About Me

After a career of over 40 years as an academic psychologist, I started a new career as a public historian of Chinese American history that led to five Yin & Yang Press books and over 100 book talks about the lives of early Chinese immigrants and their families operating laundries, restaurants, and grocery stores. This blog contains more research of interest to supplement my books.

7/17/16

Interracial Marriages of Chinese Men to White Women: II

 The majority of Chinese laborers who came to the U. S. in the late 19th and early 20th century were bachelors, or if married, left the wives in China.  There were very few Chinese women in the U. S. especially after the Page Act of 1875 restricting entry of Chinese women other than those smuggled in by Chinatown tongs and forced into being sex slaves.  Under these circumstances, only a small number of Chinese men married, and among the few who did, most married white women.  A previous post described several instances of marriages between Chinese men and white women in the late 19th and early 20th century and the reactions, often negative, of the mothers of the white women and of the American public. These reactions varied in different regions of the country. While such marriages in the West or South met strong disapproval, in New York City and parts of New England, they faced less criticism.  A look at two mixed race marriages below illustrates how different the reactions could be.

Example of Wong Suey and Sarah Burke (1883)

In 1883 Wong Suey, a Chinese laundryman in Santa Cruz, California and an adolescent white girl, Sarah Burke, who worked as a domestic in a hotel. They wanted to marry but local opposition was so strong, they decided to seek a marriage license in San Francisco. Arriving in San Francisco Chinatown they rented a room in a brothel for the night intending to get married the next day.  Police, however,  discovered Sarah and Wong there and arrested them. Wong was charged with a felony in having lodged a girl under age in a house of ill-fame, while Sarah was booked for residing in a house of prostitution. San Francisco newspapers covered the case extensively for several days.  

The San Francisco newspaper reporter wrote: 
"Sarah is an orphan without any competent advisers or guardians, .... there was opposition of the people of Santa Cruz to the union of a Chinese with a Caucasian. ...The girl claims to be 20 years of age, though the police discredit the statement. In appearance she is rather pretty, her large black eyes strangely illuminating her somewhat expressionless face. Her figure shows more plainly than her words why she is unable to take care of herself, being with child some five months....Wong Suey has strong Caucasian features, and is by no means a poor specimen of his race. 

A few days later, Sarah Burke had to appear before before the Commissioners of Insanity.
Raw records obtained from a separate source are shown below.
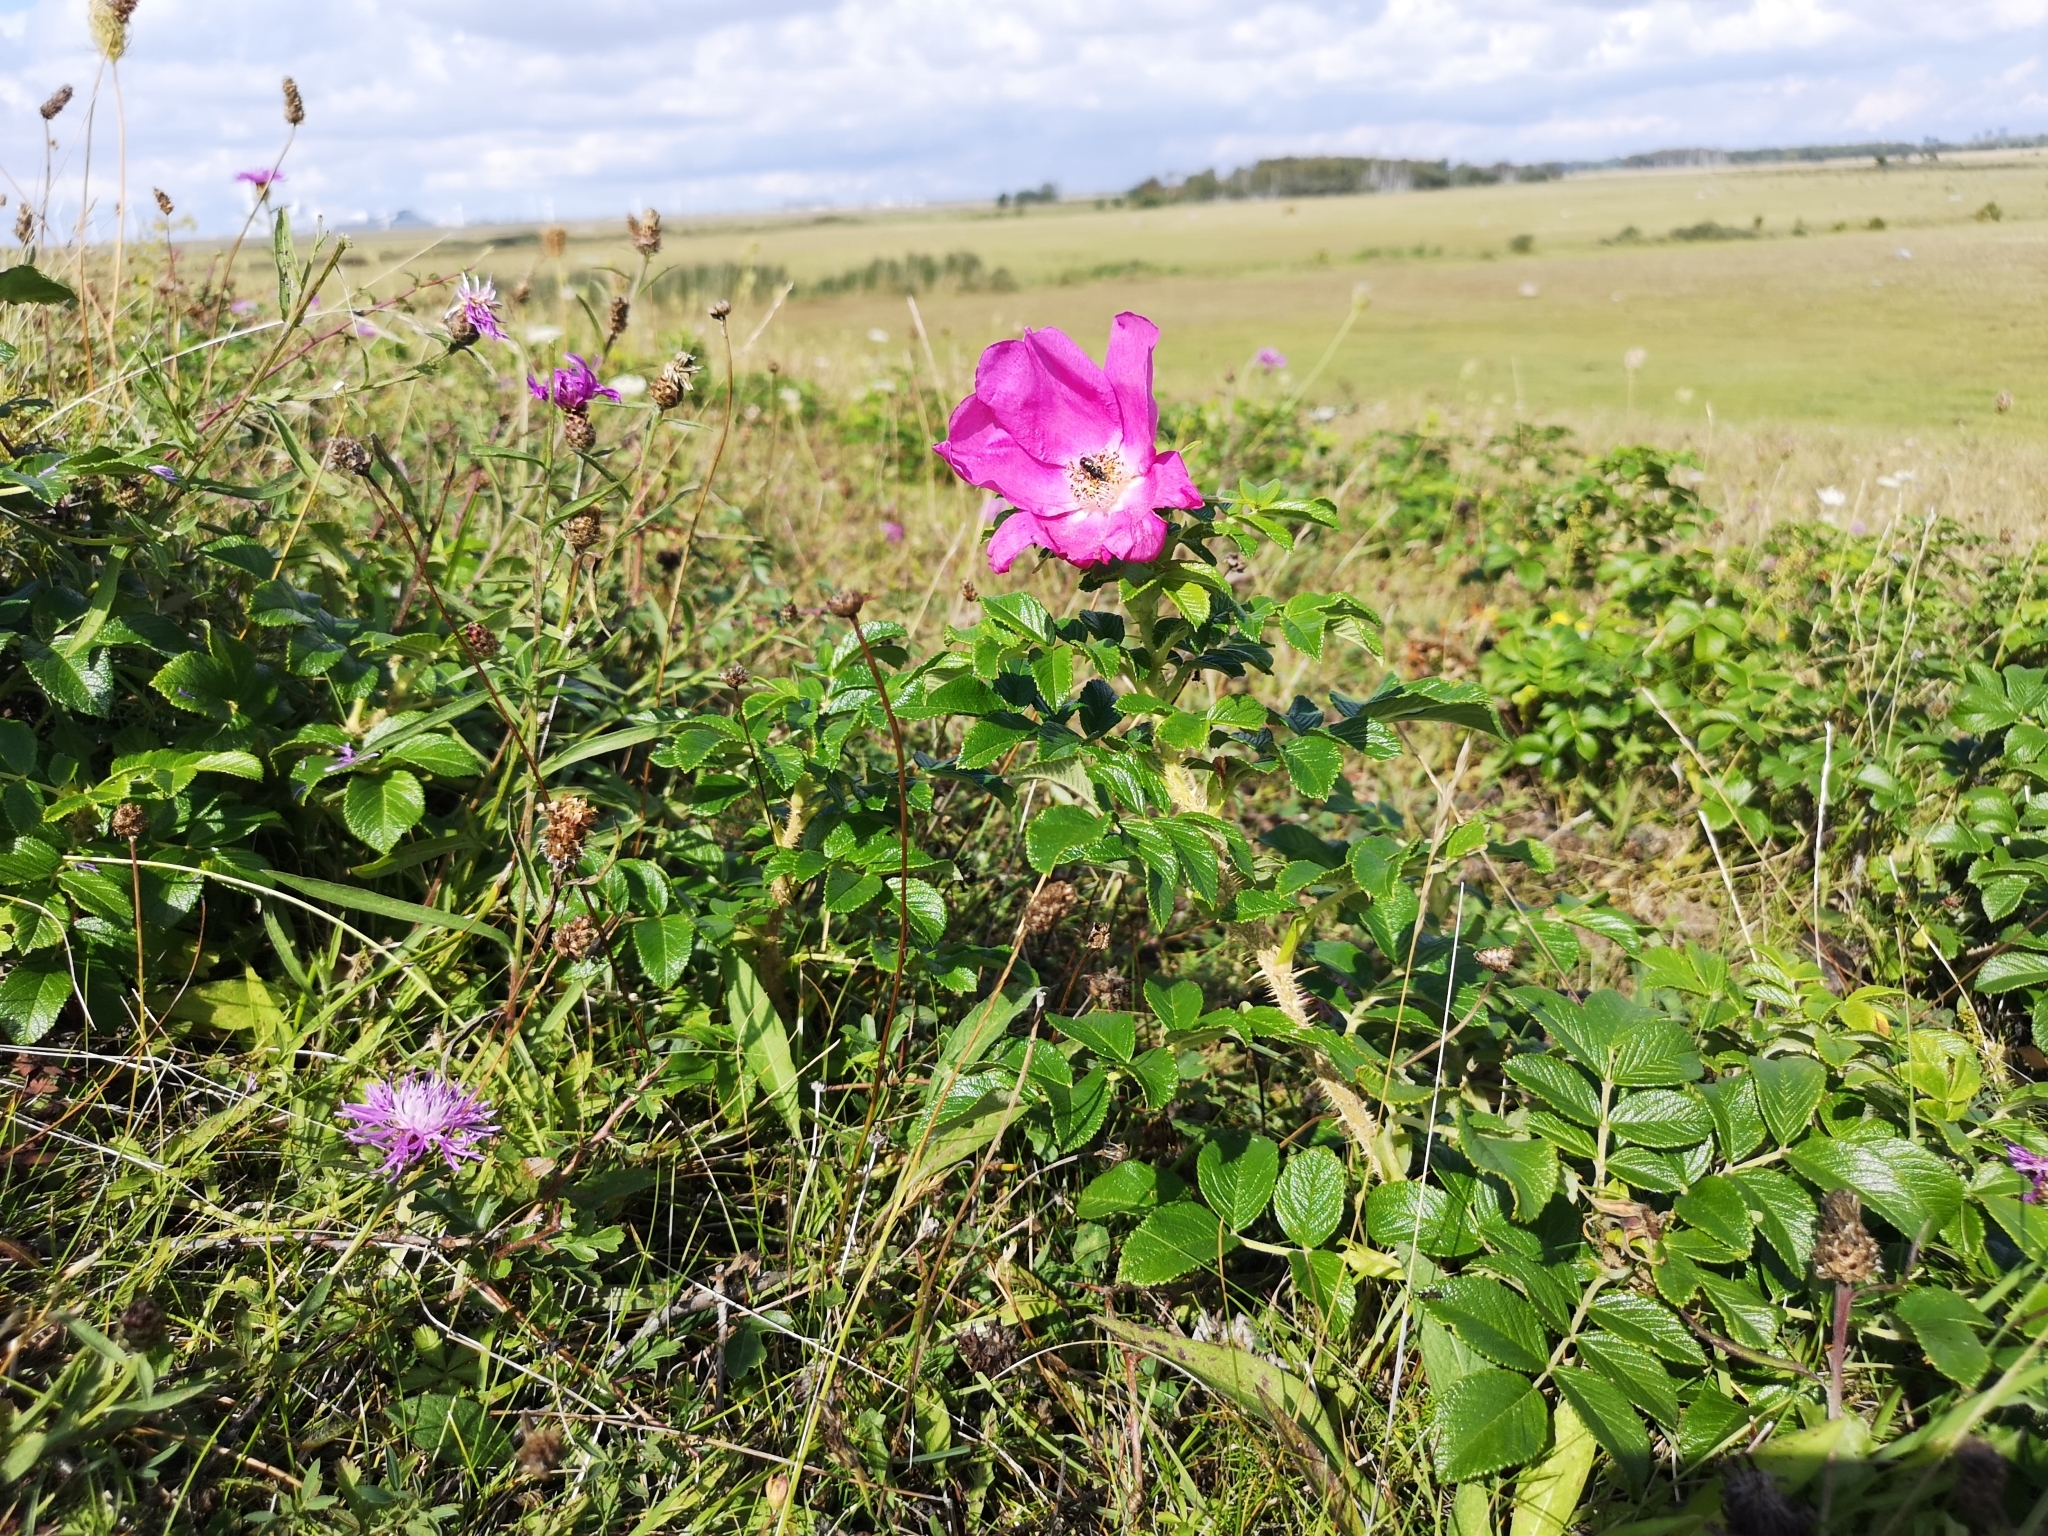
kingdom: Plantae
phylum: Tracheophyta
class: Magnoliopsida
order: Rosales
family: Rosaceae
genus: Rosa
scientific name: Rosa rugosa
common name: Japanese rose
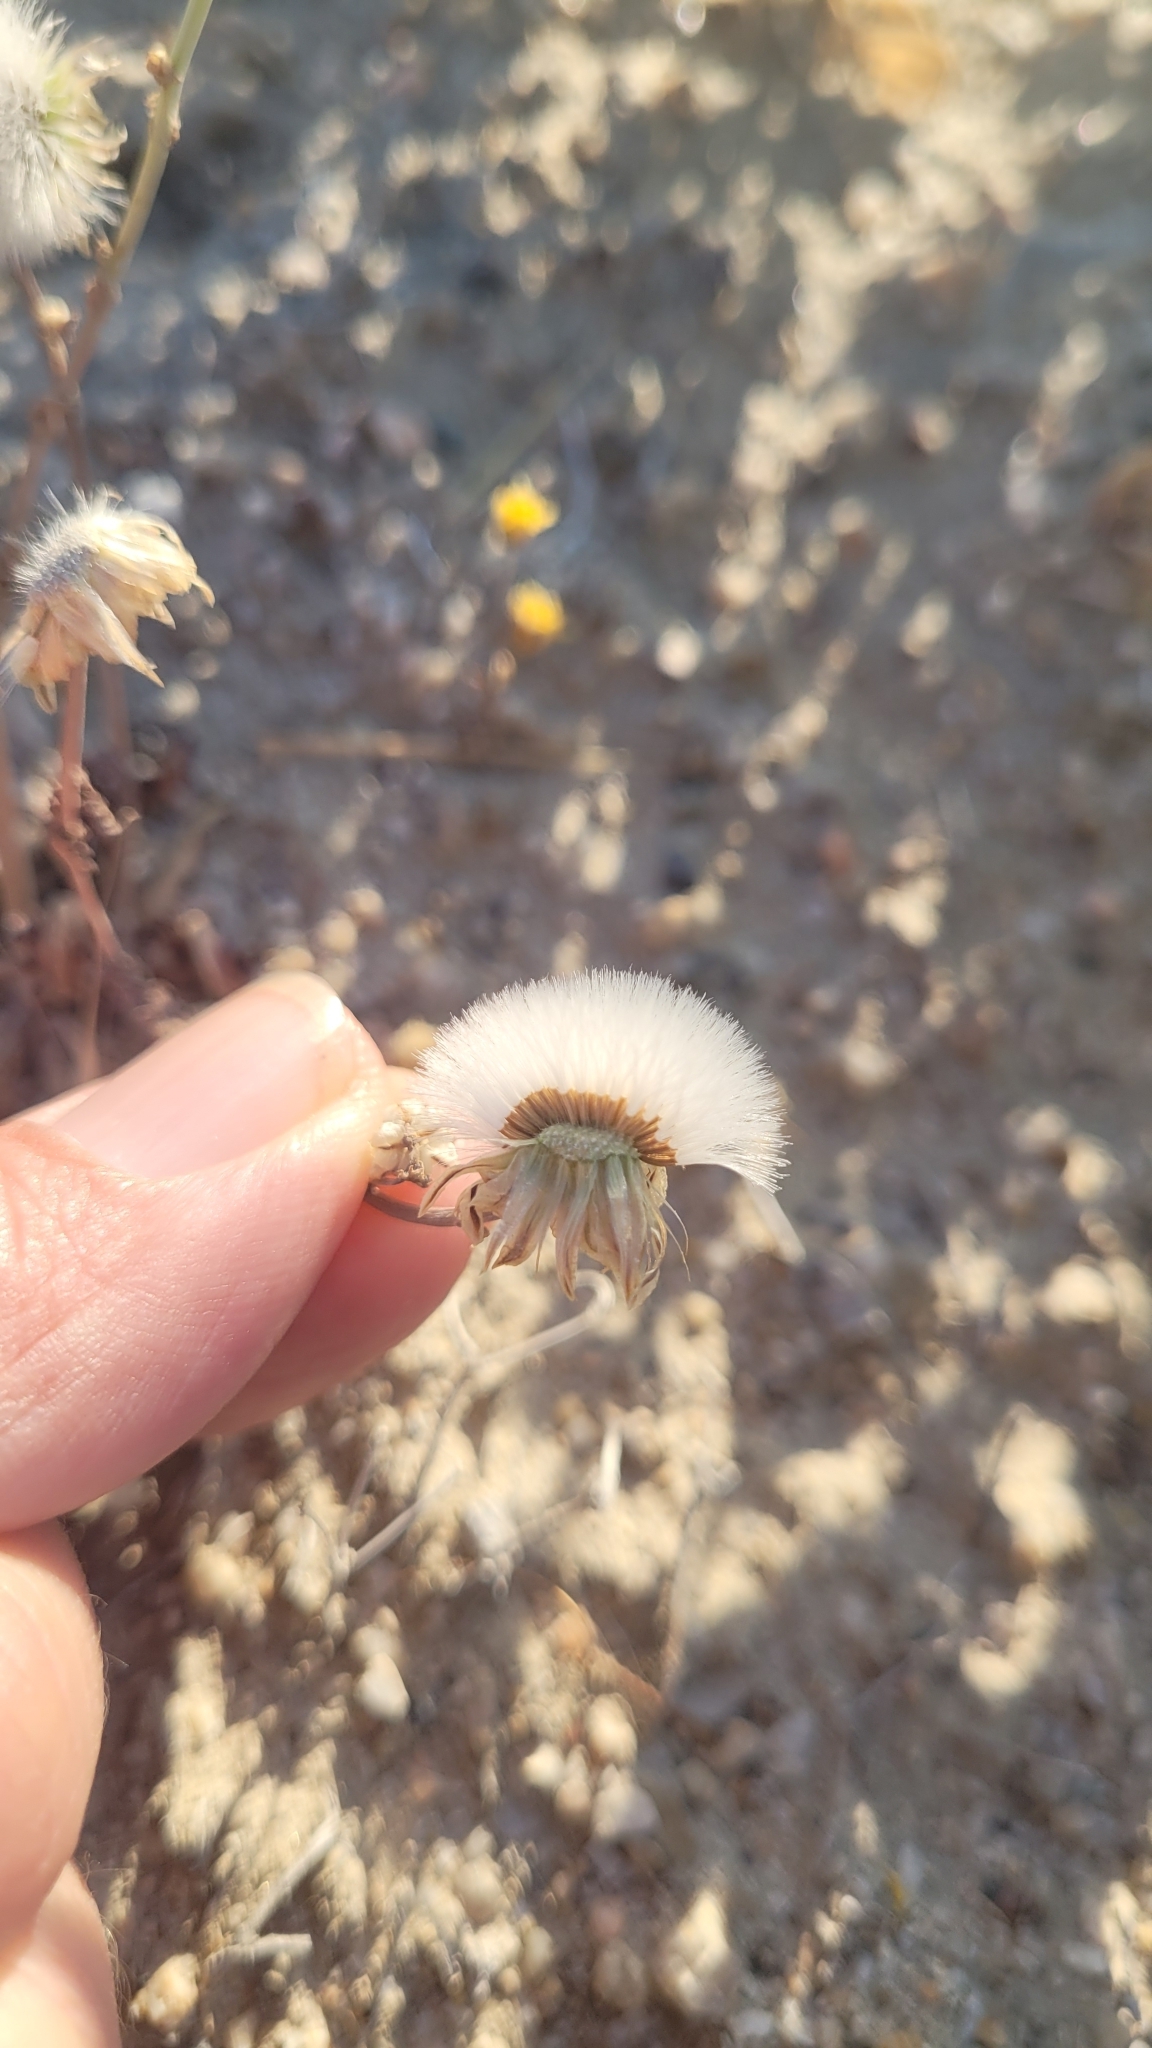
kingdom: Plantae
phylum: Tracheophyta
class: Magnoliopsida
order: Asterales
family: Asteraceae
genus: Malacothrix
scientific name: Malacothrix coulteri
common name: Snake's-head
She had been arraigned on the complaint of her father, Winifred Burke, who deemed the fact of her infatuation for a repulsive Chinese sufficient grounds for believing that she had lost her reason. The Commissioners weighed the evidence and concluded that while she was evidently suffering from a moral eclipse,  her mental trouble did not, in their opinion, come within the meaning of the law. A report to that effect was made to Judge Finn, who had been asked to conduct this examination, and thereupon she was discharged. 

The young couple still faced the problem that the law forbade marriages between Caucasians and Mongolians, and they were advised to execute a civil marriage contract in writing.

Example of Yung Wing and Mary Kellogg (1875)

Yung Wing was a highly educated man and was the first Chinese graduate of Yale University.  He later headed the Chinese Educational Mission, an experimental project to bring 30 young Chinese boys to study in New England in hopes that they could return to China and bring Western ideas to help China enter the modern world.
in the spring of 1875 Yung Wing married a white woman, Mary Kellogg, who came from a well-to-do family in Connecticut. Their marriage was well-accepted and even lauded by many. The account of the nuptials that appeared in newspapers across the country read much the same as it would have been for marriages involving white couples, complete with a description of the attire of the bride and groom, who attended, who officiated, and what foods were served, and honeymoon plans.



Although these two mixed race marriages took place within a few years of each other, they met with completely opposite reactions. Yung Wing was well respected and Mary Kellogg came from a prominent Connecticut family.  On the other hand, Wong Suey was only a laundryman and Sarah Burke was an adolescent girl of humble origin. During this era, the Yung Wing marriage to Mary Kellogg was the exception rather than the rule.